Tidak pernah dalam hidupku aku merasa memiliki ambisi semembara ini. Hingga sampai pada akhir, aku mempertanyakan tentang
apa yang aku cari sesungguhnya? Apa yang sedang berusaha aku buktikan? Akhirnya
jawaban itu ku temukan it is about how hard I was trying to get people’s
approval and acceptance .Tapi, aku menyesal, dan bisa ku pastikan ini akan menjadi yang
pertama dan terakhir kali bagiku mencoba keras menjadi bukan diriku sendiri
untuk sebuah alasan yang konyol. Menjadi realistis memang tidak pernah salah
dan jauh lebih sehat untuk jiwa ragaku.
Sepenggal
tulisan yang sempat ku tulis ketika sedang dideru amarah dan berlinang air
mata. Tapi ku akui ini adalah sebuah tulisan kejujuran yang terjujur yang pernah
ku tulis gamblang, dan aku tidak akan menghapusnya, untuk ku jadikan alat ukur
dan evaluasiku di kemudian hari tentang sejauh mana aku berhasil melangkah dari keterpurukan ini.
cc:
“jangan pernah
berbuat salah, semua orang akan menghakimimu” sebuah pegangan yang ku
terjemahkan dengan keliru. It is always me being a socially awkward person,
selalu merasa menjadi minoritas. Menjadi berbeda untuk sebuah prestasi mungkin
akan sangat menyenangkan, Akan berbeda cerita ketika menjadi berbeda karena
sebuah kekurangan. selama ini aku sudah berdamai dengan diriku, pikirku. sejauh
ini aku sudah berhasil menakhlukkan rasa takutku, dugaku. sebuah kesalahan
besar yang pernah terlintas dalam pikirannku. Ternyata aku, masih sama tidak
berdaya ketika dihadapkan dengan kelompok yang lebih besar. Aku seperti mencari-cari,
seperti dikejar-kejar. Ada amarah, ada takut, bergulat tidak ada habis. Menjadi
pintar saja tidk cukup, berbaur dengan lingkungan juga penting, Nawal.
Tapi setidaknya, setelah hari ini aku menyadari dan belajar
bahwa tidak semua orang harus bisa menjadi pemeran utama dalam setiap cerita. Tidak semua orang
harus menonjol dalam segala hal.
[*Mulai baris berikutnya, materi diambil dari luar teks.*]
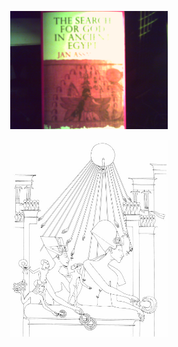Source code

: <p align="center">
  <img src="https://github.com/stan-alam/philosophy/blob/develop/Atenism/searchForGodEgypt/images/PICT0190.JPG" width="50%" height="50%">
</p>

<p align="center">
  <img src="https://github.com/stan-alam/philosophy/blob/master/Atenism/searchForGodEgypt/images/Fig2-2.jpg" width="50%" height="50%">
</p>
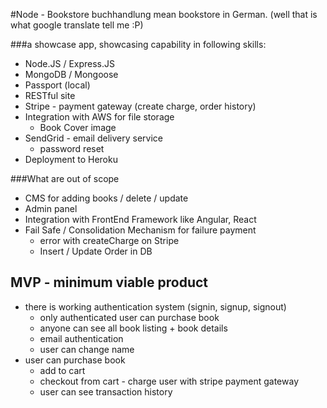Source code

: #Node - Bookstore
buchhandlung mean bookstore in German. (well that is what google translate tell me :P)

###a showcase app, showcasing capability in following skills:
- Node.JS / Express.JS
- MongoDB / Mongoose
- Passport   (local)
- RESTful site
- Stripe - payment gateway (create charge, order history)
- Integration with AWS for file storage
  - Book Cover image
- SendGrid - email delivery service
  - password reset
- Deployment to Heroku

###What are out of scope
- CMS for adding books / delete / update
- Admin panel
- Integration with FrontEnd Framework like Angular, React
- Fail Safe / Consolidation Mechanism for failure payment
  - error with createCharge on Stripe
  - Insert / Update Order in DB

## MVP - minimum viable product
- there is working authentication system (signin, signup, signout)
  - only authenticated user can purchase book
  - anyone can see all book listing + book details
  - email authentication
  - user can change name
- user can purchase book
  - add to cart
  - checkout from cart - charge user with stripe payment gateway
  - user can see transaction history
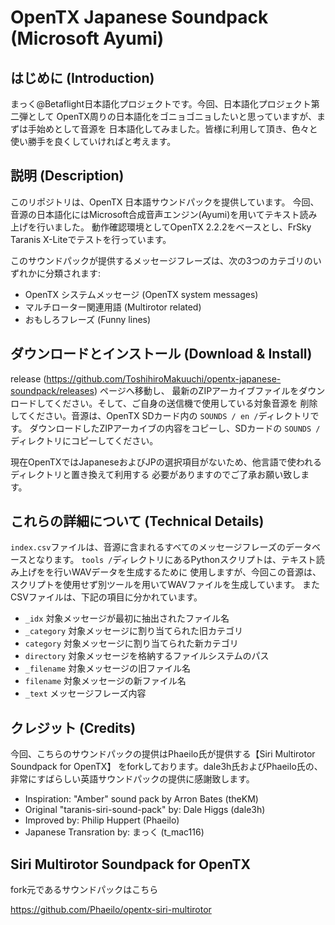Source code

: # OpenTX Japanese Soundpack (Microsoft Ayumi)
## はじめに (Introduction)

まっく@Betaflight日本語化プロジェクトです。今回、日本語化プロジェクト第二弾として
OpenTX周りの日本語化をゴニョゴニョしたいと思っていますが、まずは手始めとして音源を
日本語化してみました。皆様に利用して頂き、色々と使い勝手を良くしていければと考えます。


## 説明 (Description)

このリポジトリは、OpenTX 日本語サウンドパックを提供しています。
今回、音源の日本語化にはMicrosoft合成音声エンジン(Ayumi)を用いてテキスト読み上げを行いました。
動作確認環境としてOpenTX 2.2.2をベースとし、FrSky Taranis X-Liteでテストを行っています。

このサウンドパックが提供するメッセージフレーズは、次の3つのカテゴリのいずれかに分類されます:

 * OpenTX システムメッセージ (OpenTX system messages)
 * マルチローター関連用語 (Multirotor related)
 * おもしろフレーズ (Funny lines)


## ダウンロードとインストール (Download & Install)

release (https://github.com/ToshihiroMakuuchi/opentx-japanese-soundpack/releases) ページへ移動し、
最新のZIPアーカイブファイルをダウンロードしてください。そして、ご自身の送信機で使用している対象音源を
削除してください。音源は、OpenTX SDカード内の `SOUNDS / en /`ディレクトリです。
ダウンロードしたZIPアーカイブの内容をコピーし、SDカードの `SOUNDS /`ディレクトリにコピーしてください。

現在OpenTXではJapaneseおよびJPの選択項目がないため、他言語で使われるディレクトリと置き換えて利用する
必要がありますのでご了承お願い致します。


## これらの詳細について (Technical Details)

`index.csv`ファイルは、音源に含まれるすべてのメッセージフレーズのデータベースとなります。
`tools /`ディレクトリにあるPythonスクリプトは、テキスト読み上げをを行いWAVデータを生成するために
使用しますが、今回この音源は、スクリプトを使用せず別ツールを用いてWAVファイルを生成しています。
またCSVファイルは、下記の項目に分かれています。

 * `_idx` 対象メッセージが最初に抽出されたファイル名
 * `_category` 対象メッセージに割り当てられた旧カテゴリ
 * `category` 対象メッセージに割り当てられた新カテゴリ
 * `directory` 対象メッセージを格納するファイルシステムのパス
 * `_filename`  対象メッセージの旧ファイル名
 * `filename` 対象メッセージの新ファイル名
 * `_text` メッセージフレーズ内容


## クレジット (Credits)

今回、こちらのサウンドパックの提供はPhaeilo氏が提供する【Siri Multirotor Soundpack for OpenTX】
をforkしております。dale3h氏およびPhaeilo氏の、非常にすばらしい英語サウンドパックの提供に感謝致します。

* Inspiration: "Amber" sound pack by Arron Bates (theKM)
* Original "taranis-siri-sound-pack" by: Dale Higgs (dale3h)
* Improved by: Philip Huppert (Phaeilo)
* Japanese Transration by: まっく (t_mac116)


## Siri Multirotor Soundpack for OpenTX

fork元であるサウンドパックはこちら

https://github.com/Phaeilo/opentx-siri-multirotor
Kekurangan kita menunjukkan bahwa kita
manusia, dan tetaplah manusia dengan segala keterbatasannya.
Aku harus berdamai dengan diriku sendiri, I have to accept
the fact that, yes, I'm a socially awakward person (at least for now) Yes, I’m too awkward. Yes, I’m too nervous at everything. But it’s
a good sign, this is part of the process that I have to do to get through.
This things will be fixed. I was expecting myself to give more and contribute
more but ended up I’m still stuck somewhere that I feel i'm not belong to, just because I'm not ready. I knew it from the start, but I refused to understand my own feeling instead I forced myself with no excuse, I ended up mad at myself, untuk ketidakmampuan dan kecerobohan itu.
Aku bangga pada kesadaran yang diriku miliki, bahwa bersedih tidak salah dan tidak mengapa, tapi tidak untuk berlarut dan hanyut di dalamnya untuk waktu yang lama,
mengakui kekurangan adalah sebuah hal yang juga baik, dan berusaha untuk memperbaikinya adalah hal yang sangat bijaksana. :) cheers!